The court noted that the statute had always required notice to the "owner" of the subject property, and concluded that it was "plain" that "owner of record" included the owners of cotenancy interests in property owned by a judgment debtor. It noted the rule that, although tenants in common can transfer their interests separately, they own "undivided interests in the whole." The court stated: "It is consequently virtually tautological that each co-tenant named in a recorded deed is a record owner of the property so held. Each is, therefore, entitled to notice of an execution sale pursuant to [the statute.]
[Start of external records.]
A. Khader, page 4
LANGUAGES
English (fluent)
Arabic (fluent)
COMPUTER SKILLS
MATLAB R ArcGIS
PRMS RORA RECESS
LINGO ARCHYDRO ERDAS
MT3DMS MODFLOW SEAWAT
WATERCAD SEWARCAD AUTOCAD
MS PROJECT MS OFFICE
The court did not stop at a simple interpretation of the statute, however. It concluded that notice is also required under the Constitutional mandate of Mullane and Mennonite. Although a tenant in common does not suffer the loss of his interest when a cotenant's interest is executed upon, the court reasoned, the non debtor tenant nevertheless is adversely affected by such sale. Although the Westlaw text skips a line in the critical passage, the court appears to take the view that the danger of an involuntary partition that is likely to occur when a stranger acquires a cotenant's interest is a sufficiently adverse consequence to a tenant in common to warrant recognizing in the non debtor cotenant a Constitutional Due Process right to notice of a potential judgment lien foreclosure on the debtor cotenant's interest.
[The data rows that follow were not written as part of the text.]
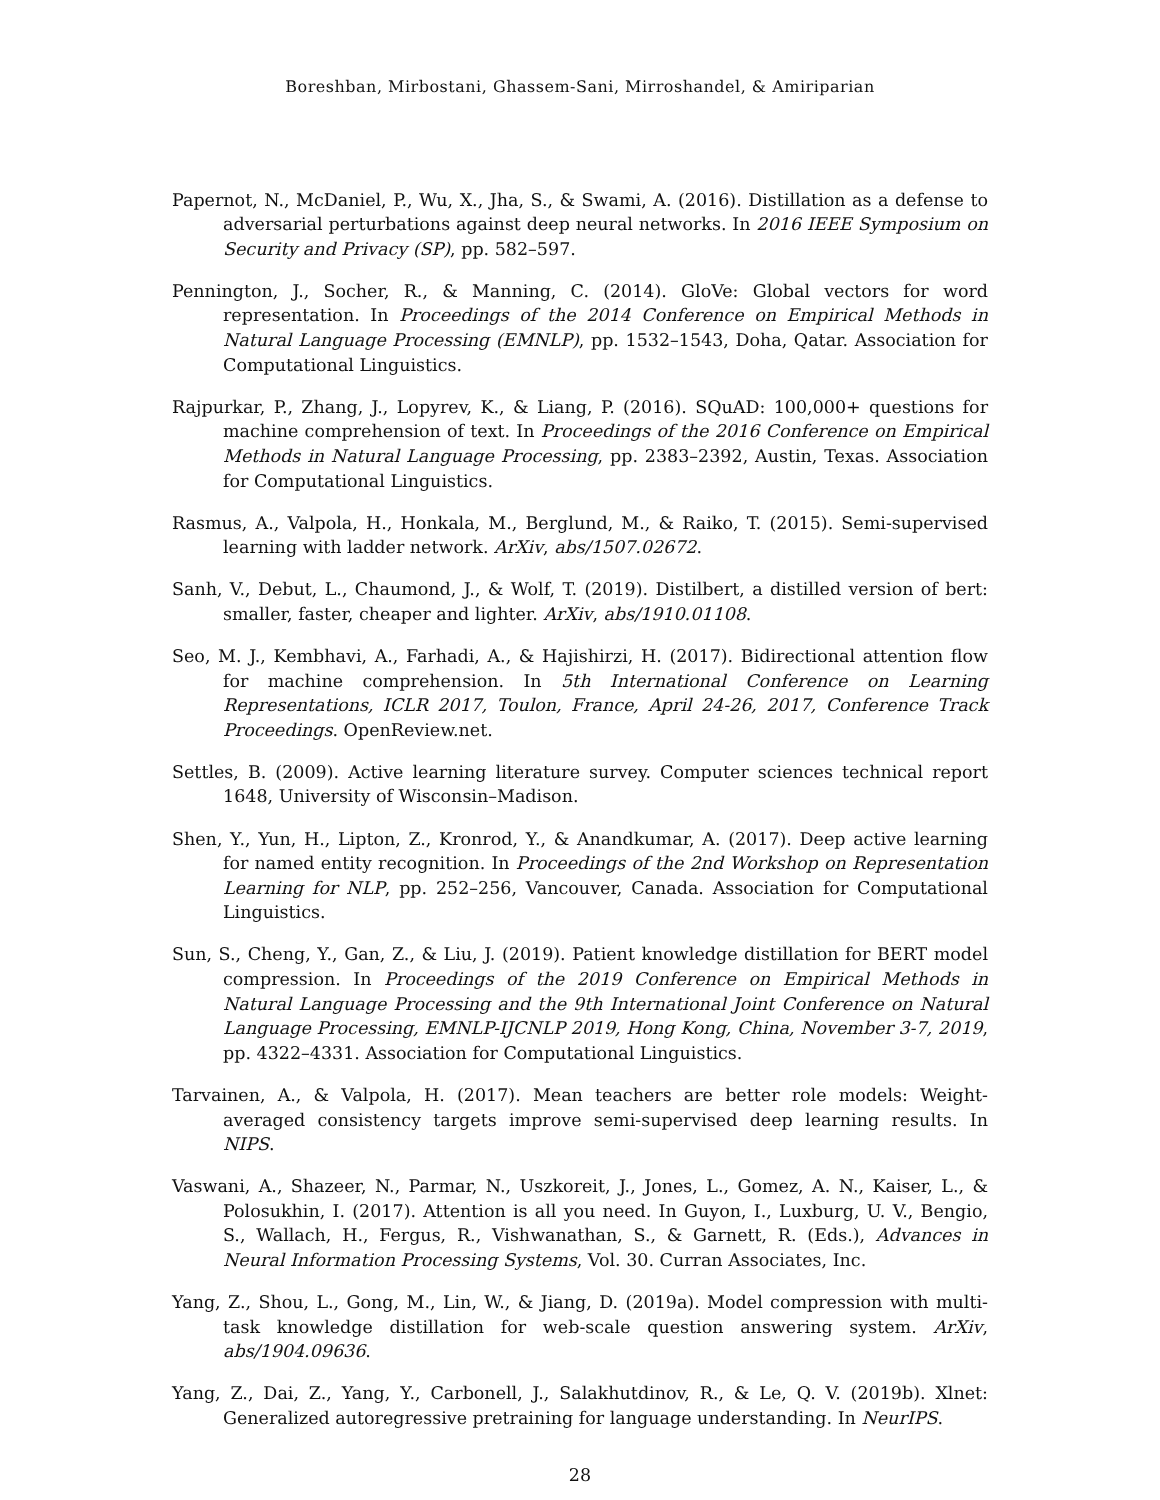Boreshban, Mirbostani, Ghassem-Sani, Mirroshandel, & Amiriparian
Papernot, N., McDaniel, P., Wu, X., Jha, S., & Swami, A. (2016). Distillation as a defense to adversarial perturbations against deep neural networks. In 2016 IEEE Symposium on Security and Privacy (SP), pp. 582–597.
Pennington, J., Socher, R., & Manning, C. (2014). GloVe: Global vectors for word representation. In Proceedings of the 2014 Conference on Empirical Methods in Natural Language Processing (EMNLP), pp. 1532–1543, Doha, Qatar. Association for Computational Linguistics.
Rajpurkar, P., Zhang, J., Lopyrev, K., & Liang, P. (2016). SQuAD: 100,000+ questions for machine comprehension of text. In Proceedings of the 2016 Conference on Empirical Methods in Natural Language Processing, pp. 2383–2392, Austin, Texas. Association for Computational Linguistics.
Rasmus, A., Valpola, H., Honkala, M., Berglund, M., & Raiko, T. (2015). Semi-supervised learning with ladder network. ArXiv, abs/1507.02672.
Sanh, V., Debut, L., Chaumond, J., & Wolf, T. (2019). Distilbert, a distilled version of bert: smaller, faster, cheaper and lighter. ArXiv, abs/1910.01108.
Seo, M. J., Kembhavi, A., Farhadi, A., & Hajishirzi, H. (2017). Bidirectional attention flow for machine comprehension. In 5th International Conference on Learning Representations, ICLR 2017, Toulon, France, April 24-26, 2017, Conference Track Proceedings. OpenReview.net.
Settles, B. (2009). Active learning literature survey. Computer sciences technical report 1648, University of Wisconsin–Madison.
Shen, Y., Yun, H., Lipton, Z., Kronrod, Y., & Anandkumar, A. (2017). Deep active learning for named entity recognition. In Proceedings of the 2nd Workshop on Representation Learning for NLP, pp. 252–256, Vancouver, Canada. Association for Computational Linguistics.
Sun, S., Cheng, Y., Gan, Z., & Liu, J. (2019). Patient knowledge distillation for BERT model compression. In Proceedings of the 2019 Conference on Empirical Methods in Natural Language Processing and the 9th International Joint Conference on Natural Language Processing, EMNLP-IJCNLP 2019, Hong Kong, China, November 3-7, 2019, pp. 4322–4331. Association for Computational Linguistics.
Tarvainen, A., & Valpola, H. (2017). Mean teachers are better role models: Weight-averaged consistency targets improve semi-supervised deep learning results. In NIPS.
Vaswani, A., Shazeer, N., Parmar, N., Uszkoreit, J., Jones, L., Gomez, A. N., Kaiser, L., & Polosukhin, I. (2017). Attention is all you need. In Guyon, I., Luxburg, U. V., Bengio, S., Wallach, H., Fergus, R., Vishwanathan, S., & Garnett, R. (Eds.), Advances in Neural Information Processing Systems, Vol. 30. Curran Associates, Inc.
Yang, Z., Shou, L., Gong, M., Lin, W., & Jiang, D. (2019a). Model compression with multi-task knowledge distillation for web-scale question answering system. ArXiv, abs/1904.09636.
Yang, Z., Dai, Z., Yang, Y., Carbonell, J., Salakhutdinov, R., & Le, Q. V. (2019b). Xlnet: Generalized autoregressive pretraining for language understanding. In NeurIPS.
28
The court dismissed as "specious" the argument of the creditor that the statutory requirement that notice be given to the "owner" denoted only a requirement that one notice be sent to a single owner, and that this would suffice for notice to all owners in every case.
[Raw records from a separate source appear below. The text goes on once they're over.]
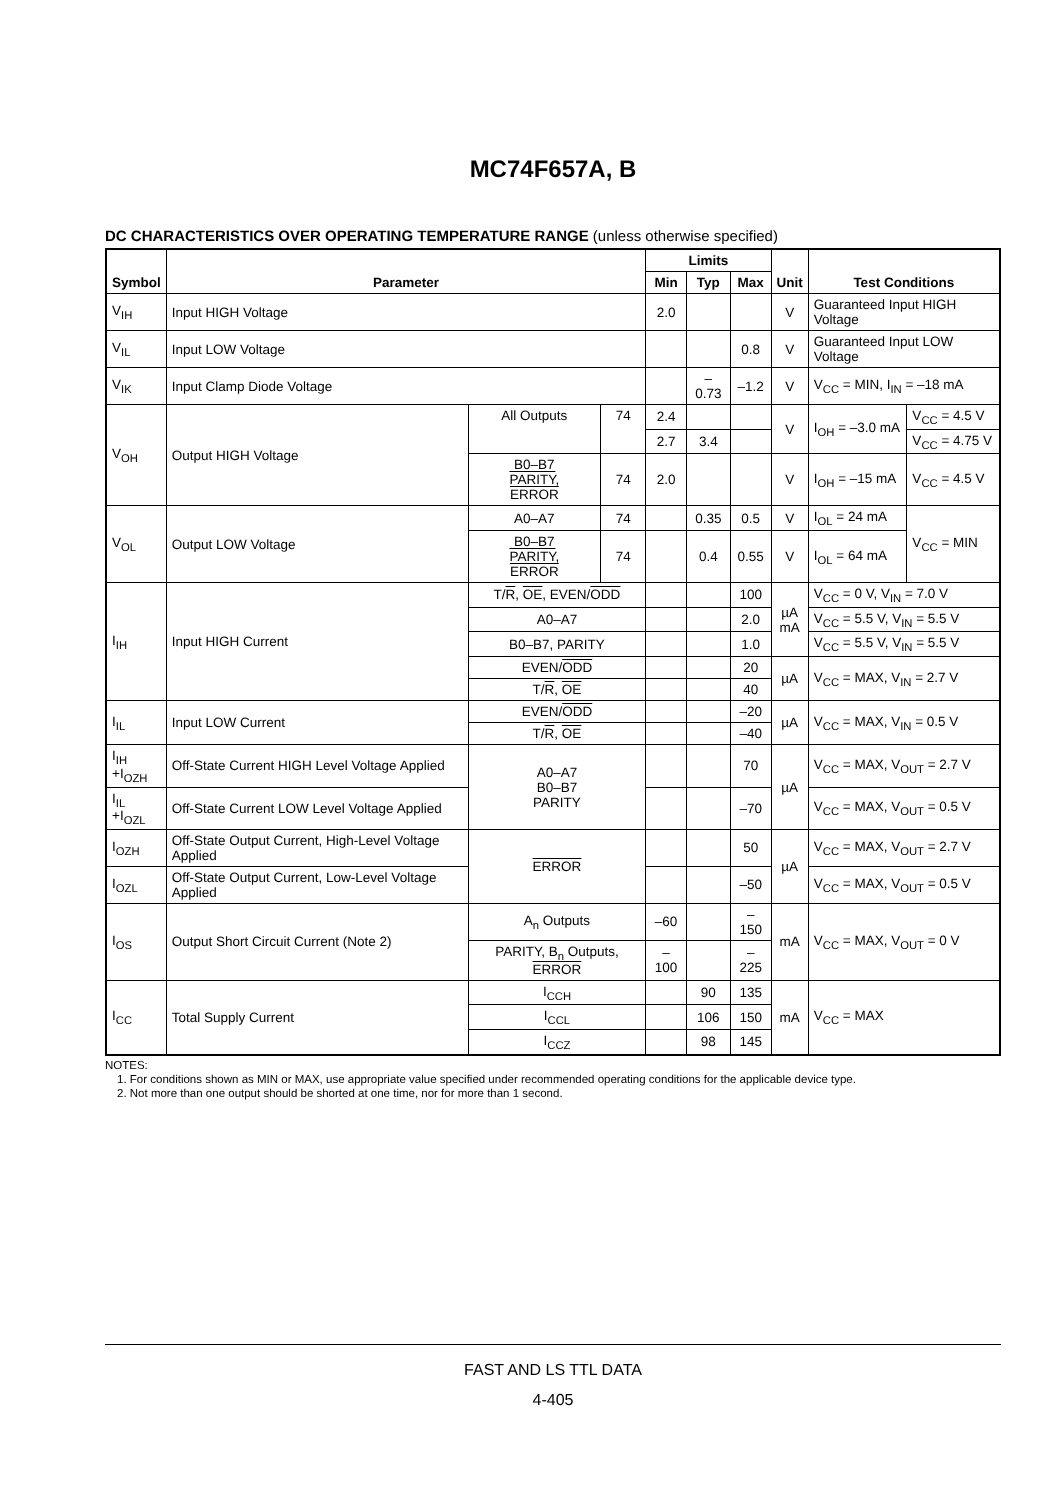MC74F657A, B
DC CHARACTERISTICS OVER OPERATING TEMPERATURE RANGE (unless otherwise specified)
| Symbol | Parameter | | | Limits | | | Unit | Test Conditions | |
| --- | --- | --- | --- | --- | --- | --- | --- | --- | --- |
| | | | | Min | Typ | Max | | | |
| V<sub>IH</sub> | Input HIGH Voltage | | | 2.0 | | | V | Guaranteed Input HIGH Voltage | |
| V<sub>IL</sub> | Input LOW Voltage | | | | | 0.8 | V | Guaranteed Input LOW Voltage | |
| V<sub>IK</sub> | Input Clamp Diode Voltage | | | | –0.73 | –1.2 | V | V<sub>CC</sub> = MIN, I<sub>IN</sub> = –18 mA | |
| V<sub>OH</sub> | Output HIGH Voltage | All Outputs | 74 | 2.4 | | | V | I<sub>OH</sub> = –3.0 mA | V<sub>CC</sub> = 4.5 V |
| | | | | 2.7 | 3.4 | | | | V<sub>CC</sub> = 4.75 V |
| | | B0–B7 PARITY , ERROR | 74 | 2.0 | | | V | I<sub>OH</sub> = –15 mA | V<sub>CC</sub> = 4.5 V |
| V<sub>OL</sub> | Output LOW Voltage | A0–A7 | 74 | | 0.35 | 0.5 | V | I<sub>OL</sub> = 24 mA | V<sub>CC</sub> = MIN |
| | | B0–B7 PARITY , ERROR | 74 | | 0.4 | 0.55 | V | I<sub>OL</sub> = 64 mA | |
| I<sub>IH</sub> | Input HIGH Current | T/ R , OE , EVEN/ ODD | | | | 100 | µA mA | V<sub>CC</sub> = 0 V, V<sub>IN</sub> = 7.0 V | |
| | | A0–A7 | | | | 2.0 | | V<sub>CC</sub> = 5.5 V, V<sub>IN</sub> = 5.5 V | |
| | | B0–B7, PARITY | | | | 1.0 | | V<sub>CC</sub> = 5.5 V, V<sub>IN</sub> = 5.5 V | |
| | | EVEN/ ODD | | | | 20 | µA | V<sub>CC</sub> = MAX, V<sub>IN</sub> = 2.7 V | |
| | | T/ R , OE | | | | 40 | | | |
| I<sub>IL</sub> | Input LOW Current | EVEN/ ODD | | | | –20 | µA | V<sub>CC</sub> = MAX, V<sub>IN</sub> = 0.5 V | |
| | | T/ R , OE | | | | –40 | | | |
| I<sub>IH</sub> +I<sub>OZH</sub> | Off-State Current HIGH Level Voltage Applied | A0–A7 B0–B7 PARITY | | | | 70 | µA | V<sub>CC</sub> = MAX, V<sub>OUT</sub> = 2.7 V | |
| I<sub>IL</sub> +I<sub>OZL</sub> | Off-State Current LOW Level Voltage Applied | | | | | –70 | | V<sub>CC</sub> = MAX, V<sub>OUT</sub> = 0.5 V | |
| I<sub>OZH</sub> | Off-State Output Current, High-Level Voltage Applied | ERROR | | | | 50 | µA | V<sub>CC</sub> = MAX, V<sub>OUT</sub> = 2.7 V | |
| I<sub>OZL</sub> | Off-State Output Current, Low-Level Voltage Applied | | | | | –50 | | V<sub>CC</sub> = MAX, V<sub>OUT</sub> = 0.5 V | |
| I<sub>OS</sub> | Output Short Circuit Current (Note 2) | A<sub>n</sub> Outputs | | –60 | | –150 | mA | V<sub>CC</sub> = MAX, V<sub>OUT</sub> = 0 V | |
| | | PARITY, B<sub>n</sub> Outputs, ERROR | | –100 | | –225 | | | |
| I<sub>CC</sub> | Total Supply Current | I<sub>CCH</sub> | | | 90 | 135 | mA | V<sub>CC</sub> = MAX | |
| | | I<sub>CCL</sub> | | | 106 | 150 | | | |
| | | I<sub>CCZ</sub> | | | 98 | 145 | | | |
NOTES:
1. For conditions shown as MIN or MAX, use appropriate value specified under recommended operating conditions for the applicable device type.
2. Not more than one output should be shorted at one time, nor for more than 1 second.
FAST AND LS TTL DATA
4-405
Comment 1: It is difficult to argue with the justice of the decision here, particularly in light of the special facts demonstrating that the agency was attempting to collect a windfall brought about by its own negligent title search. But the approach taken by the court in righting that wrong may have long term implciations that must be carefully evaluated.
Comment 2: Of course, the statute states "owner of the property." But what property? The property interest sold at judgment lien foreclosure is only that of the debtor cotenant. The nondebtor cotenant is always at risk that the debtor cotenant can sell his interest at any time to any person. How does that risk give rise to a property right?
If we were to take the position that any person whose property interest are jeapordized when the interest of a business associate is sold at judgment lien foreclosure, we would have to cast a much broader net than simply including cotenants. All manner of parties could suffer an adverse economic consequence when a party with whom they are dealing suddenly loses his property interest at a judgment lien foreclosure. Do we really aim to protect them all? If not, what is so vital about tenants in common?
Comment 3: The question gets even more problematic when the issue escalates to one of Constitutional proportions. At this phase of the argument, the court is not even pretending to be relying upon the statutory language. Instead, it is concluding simply that the cotenant's risk gives rise to a property interest of Constitutional magnitude. This is quite a chunk to bite off, and the consequence of such a ruling ought to be thoroughly evaluated, which the court does not appear to have done here.
Courts cannot right all wrongs. And not all wrongs are unconstitutional. The proper procedure here is for the legislature to decide whether non debtor cotenants have a right to notice of a judgment lien execution sale of a debtor cotenant's property. The editor thinks that the legislature should decide that such notice should be given. It is a fairer procedure, avoids possible misunderstandings, and may stir up bidders. But the fact that it is a good idea does not mean the court should impose it where the legislature didn't so intend and the Constitutional issues are hazy at best.